● Yang Harus Dikerjakan: Salin dengan tepat bagian artikel tentang kesebelasan Jerman di Piala Dunia Qatar, mulai dari "Entah apa yang" sampai dengan "ranah sepak bola?".

● Teks yang Ditampilkan:
****
DUKUNGAN Barat termasuk Amerika terhadap LGBT kian gencar. Hampir seluruh aspek kegiatan masyarakat dunia mereka jadikan alat propaganda.
Keanehan Kesebelasan Jerman di Qatar
Apa yang pernah terjadi pada kesebalasan Jerman di piala dunia Qatar memang cukup menarik. Mereka begitu gencar mempropagandakan LGBT. Padahal, tidak ada hubungannya dengan sepak bola.
Kesebalasan ini pun siap berhadapan langsung dengan kebijakan tuan rumah yang sudah didukung FIFA. Mulai dari aksesoris pesawat yang membawa mereka, ban kapten kesebalasan, hingga hadirnya menteri wanita Jerman yang mengenakan simbol LGBT.
Entah apa yang dimaksudkan dari misi aneh kesebalasan Jerman ini. Ada kemungkinan karena ingin ‘fight’ terhadap kebijakan dalam negeri Qatar yang memang melarang keras LGBT.
Tapi, apa keperluannya? Bukankah kedatangan mereka ke Qatar untuk bertanding sepak bola, bukan sebagai misi LSM atau kebijakan politik dalam negerinya.
Karena terlalu fokus ngurus LGBT, akhirnya tim Jerman seperti kehilangan energi di sepak bola. Bayangkan, mantan juara dunia ini kalah dengan dua negara prestasi sepak bola biasa saja: Arab Saudi dan Jepang.
Begitu pun dengan menteri wanita Jerman yang pamer logo LGBT di lengan kanannya. Ketika kesebelasannya ‘keok’ dua kali, sang mentri pun buru-buru mengenakan jaket untuk menutupi pamerannya.
Fenomena aneh ini mengundang tanda tanya banyak pihak. Apa urusannya Jerman mati-matian membawa misi LGBT di ranah sepak bola?
Tanda tanya ini sekaligus sebagai kesimpulan awal bahwa Jerman tampak begitu bodoh tentang misi LGBTnya.
****
● Informasi yang Diberikan:
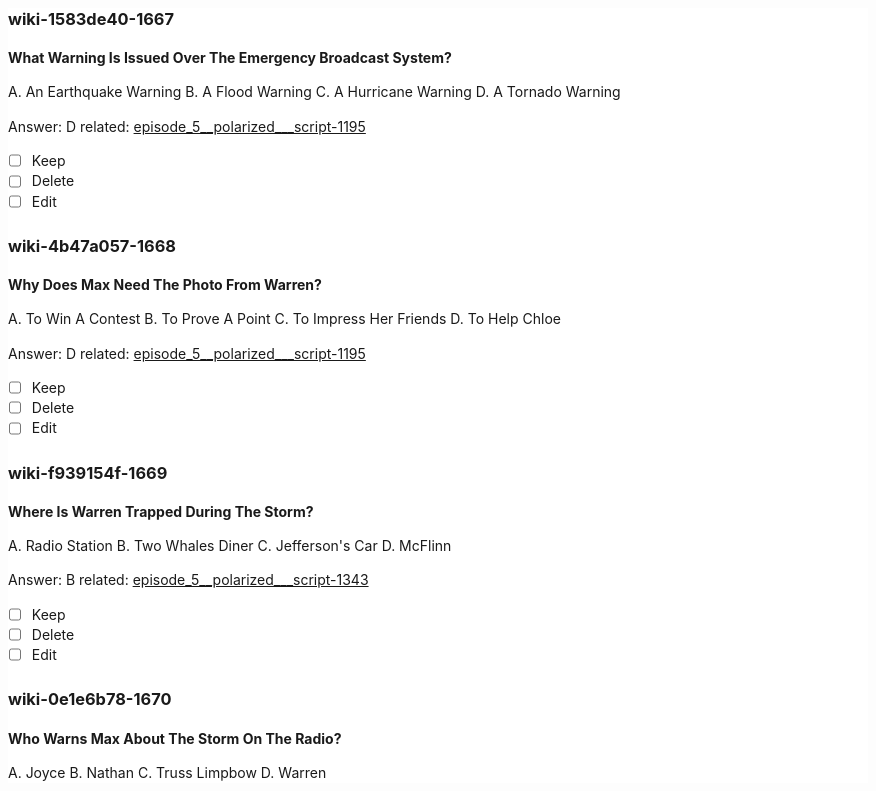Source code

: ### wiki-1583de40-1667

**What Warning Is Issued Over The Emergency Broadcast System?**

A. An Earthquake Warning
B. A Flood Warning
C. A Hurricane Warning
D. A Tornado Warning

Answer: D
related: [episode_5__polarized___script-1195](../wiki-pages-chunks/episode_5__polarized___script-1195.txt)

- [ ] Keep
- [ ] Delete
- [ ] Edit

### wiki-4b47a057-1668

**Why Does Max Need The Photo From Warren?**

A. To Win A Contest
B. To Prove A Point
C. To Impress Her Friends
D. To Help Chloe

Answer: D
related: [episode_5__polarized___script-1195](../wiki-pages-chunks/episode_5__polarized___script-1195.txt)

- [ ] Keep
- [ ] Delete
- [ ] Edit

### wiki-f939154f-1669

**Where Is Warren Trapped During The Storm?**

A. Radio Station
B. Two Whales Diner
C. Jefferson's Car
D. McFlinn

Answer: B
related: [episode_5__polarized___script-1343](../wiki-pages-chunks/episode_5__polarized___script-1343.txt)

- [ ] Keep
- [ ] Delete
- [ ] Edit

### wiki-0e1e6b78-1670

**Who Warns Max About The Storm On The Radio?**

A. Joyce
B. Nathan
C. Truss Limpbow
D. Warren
****
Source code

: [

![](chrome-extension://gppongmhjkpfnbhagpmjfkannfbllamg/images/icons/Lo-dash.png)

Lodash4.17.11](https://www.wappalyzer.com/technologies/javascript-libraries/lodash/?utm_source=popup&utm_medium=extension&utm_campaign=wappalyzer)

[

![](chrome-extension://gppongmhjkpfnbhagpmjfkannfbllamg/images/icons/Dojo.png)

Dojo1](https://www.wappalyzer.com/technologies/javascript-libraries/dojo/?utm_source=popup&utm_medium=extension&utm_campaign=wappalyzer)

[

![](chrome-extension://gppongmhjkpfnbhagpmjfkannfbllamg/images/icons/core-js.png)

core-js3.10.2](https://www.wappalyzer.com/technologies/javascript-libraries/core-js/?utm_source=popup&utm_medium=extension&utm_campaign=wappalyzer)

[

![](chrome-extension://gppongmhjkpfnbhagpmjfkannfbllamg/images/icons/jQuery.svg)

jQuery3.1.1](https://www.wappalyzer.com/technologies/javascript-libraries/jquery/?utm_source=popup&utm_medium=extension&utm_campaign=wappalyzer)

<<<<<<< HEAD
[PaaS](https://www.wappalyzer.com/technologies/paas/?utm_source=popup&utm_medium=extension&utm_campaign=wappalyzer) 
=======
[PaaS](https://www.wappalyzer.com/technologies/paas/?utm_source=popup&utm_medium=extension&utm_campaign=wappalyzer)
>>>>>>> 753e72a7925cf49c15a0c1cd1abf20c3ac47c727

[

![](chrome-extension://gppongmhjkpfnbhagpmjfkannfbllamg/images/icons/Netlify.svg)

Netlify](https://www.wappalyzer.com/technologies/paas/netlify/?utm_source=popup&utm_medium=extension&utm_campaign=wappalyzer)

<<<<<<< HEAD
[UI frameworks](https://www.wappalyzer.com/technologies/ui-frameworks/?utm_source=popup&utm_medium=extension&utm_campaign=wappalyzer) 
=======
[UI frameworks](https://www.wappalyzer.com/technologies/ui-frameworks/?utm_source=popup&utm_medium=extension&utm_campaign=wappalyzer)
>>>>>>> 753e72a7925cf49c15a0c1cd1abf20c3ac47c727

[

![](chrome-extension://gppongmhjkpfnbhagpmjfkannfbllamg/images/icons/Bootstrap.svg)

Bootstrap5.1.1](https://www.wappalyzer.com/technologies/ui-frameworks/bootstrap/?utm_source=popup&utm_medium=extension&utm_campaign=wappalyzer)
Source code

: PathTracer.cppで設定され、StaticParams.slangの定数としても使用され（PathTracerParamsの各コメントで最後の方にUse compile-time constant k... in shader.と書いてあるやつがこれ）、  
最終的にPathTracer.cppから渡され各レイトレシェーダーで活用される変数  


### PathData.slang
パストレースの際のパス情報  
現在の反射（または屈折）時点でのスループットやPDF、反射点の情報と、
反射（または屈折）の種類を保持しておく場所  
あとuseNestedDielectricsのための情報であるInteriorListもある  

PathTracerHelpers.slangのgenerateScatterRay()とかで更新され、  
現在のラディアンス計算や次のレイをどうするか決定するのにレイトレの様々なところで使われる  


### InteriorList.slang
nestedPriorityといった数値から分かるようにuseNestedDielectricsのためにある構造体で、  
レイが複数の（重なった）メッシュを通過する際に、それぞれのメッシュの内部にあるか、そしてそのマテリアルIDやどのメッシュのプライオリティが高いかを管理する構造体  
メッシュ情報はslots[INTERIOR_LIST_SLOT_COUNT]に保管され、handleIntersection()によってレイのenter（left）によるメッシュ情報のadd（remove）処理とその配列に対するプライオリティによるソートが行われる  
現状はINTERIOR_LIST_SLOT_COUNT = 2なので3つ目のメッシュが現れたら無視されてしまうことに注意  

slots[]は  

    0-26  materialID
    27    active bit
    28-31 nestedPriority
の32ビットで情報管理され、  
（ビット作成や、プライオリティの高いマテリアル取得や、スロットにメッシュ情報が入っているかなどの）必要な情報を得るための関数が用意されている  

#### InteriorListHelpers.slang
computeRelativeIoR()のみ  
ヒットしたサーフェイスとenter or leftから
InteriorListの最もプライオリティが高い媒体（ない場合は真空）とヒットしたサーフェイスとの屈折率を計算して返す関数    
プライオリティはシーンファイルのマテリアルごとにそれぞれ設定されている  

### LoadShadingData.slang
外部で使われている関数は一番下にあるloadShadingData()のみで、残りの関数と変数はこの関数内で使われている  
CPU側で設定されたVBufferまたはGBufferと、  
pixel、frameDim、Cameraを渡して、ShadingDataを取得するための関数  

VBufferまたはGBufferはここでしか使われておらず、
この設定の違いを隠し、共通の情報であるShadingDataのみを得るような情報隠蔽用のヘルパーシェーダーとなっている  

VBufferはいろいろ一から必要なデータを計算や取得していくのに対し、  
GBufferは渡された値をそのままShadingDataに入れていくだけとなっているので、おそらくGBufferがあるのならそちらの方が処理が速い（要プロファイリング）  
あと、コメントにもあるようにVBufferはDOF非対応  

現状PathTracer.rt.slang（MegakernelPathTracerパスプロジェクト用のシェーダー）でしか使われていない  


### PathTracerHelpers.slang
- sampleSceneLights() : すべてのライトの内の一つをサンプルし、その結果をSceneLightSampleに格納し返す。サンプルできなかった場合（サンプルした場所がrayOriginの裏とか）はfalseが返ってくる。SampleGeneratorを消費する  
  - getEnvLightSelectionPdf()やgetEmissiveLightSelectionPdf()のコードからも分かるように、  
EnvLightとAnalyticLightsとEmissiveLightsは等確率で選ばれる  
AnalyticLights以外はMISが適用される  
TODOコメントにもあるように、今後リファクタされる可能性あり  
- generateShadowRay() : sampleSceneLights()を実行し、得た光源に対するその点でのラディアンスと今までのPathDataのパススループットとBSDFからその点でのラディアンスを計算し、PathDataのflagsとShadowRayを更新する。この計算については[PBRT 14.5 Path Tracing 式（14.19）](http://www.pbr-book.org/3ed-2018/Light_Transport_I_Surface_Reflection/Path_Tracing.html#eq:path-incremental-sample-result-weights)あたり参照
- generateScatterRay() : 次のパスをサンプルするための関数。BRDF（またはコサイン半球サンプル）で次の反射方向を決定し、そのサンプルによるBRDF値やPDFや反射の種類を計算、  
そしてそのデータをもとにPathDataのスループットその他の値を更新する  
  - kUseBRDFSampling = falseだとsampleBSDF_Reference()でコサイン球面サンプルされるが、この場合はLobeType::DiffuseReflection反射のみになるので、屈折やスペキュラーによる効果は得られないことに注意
****
● Jawaban Tertulis:
Entah apa yang dimaksudkan dari misi aneh kesebalasan Jerman ini. Ada kemungkinan karena ingin ‘fight’ terhadap kebijakan dalam negeri Qatar yang memang melarang keras LGBT.
Tapi, apa keperluannya? Bukankah kedatangan mereka ke Qatar untuk bertanding sepak bola, bukan sebagai misi LSM atau kebijakan politik dalam negerinya.
Karena terlalu fokus ngurus LGBT, akhirnya tim Jerman seperti kehilangan energi di sepak bola. Bayangkan, mantan juara dunia ini kalah dengan dua negara prestasi sepak bola biasa saja: Arab Saudi dan Jepang.
Begitu pun dengan menteri wanita Jerman yang pamer logo LGBT di lengan kanannya. Ketika kesebelasannya ‘keok’ dua kali, sang mentri pun buru-buru mengenakan jaket untuk menutupi pamerannya.
Fenomena aneh ini mengundang tanda tanya banyak pihak. Apa urusannya Jerman mati-matian membawa misi LGBT di ranah sepak bola?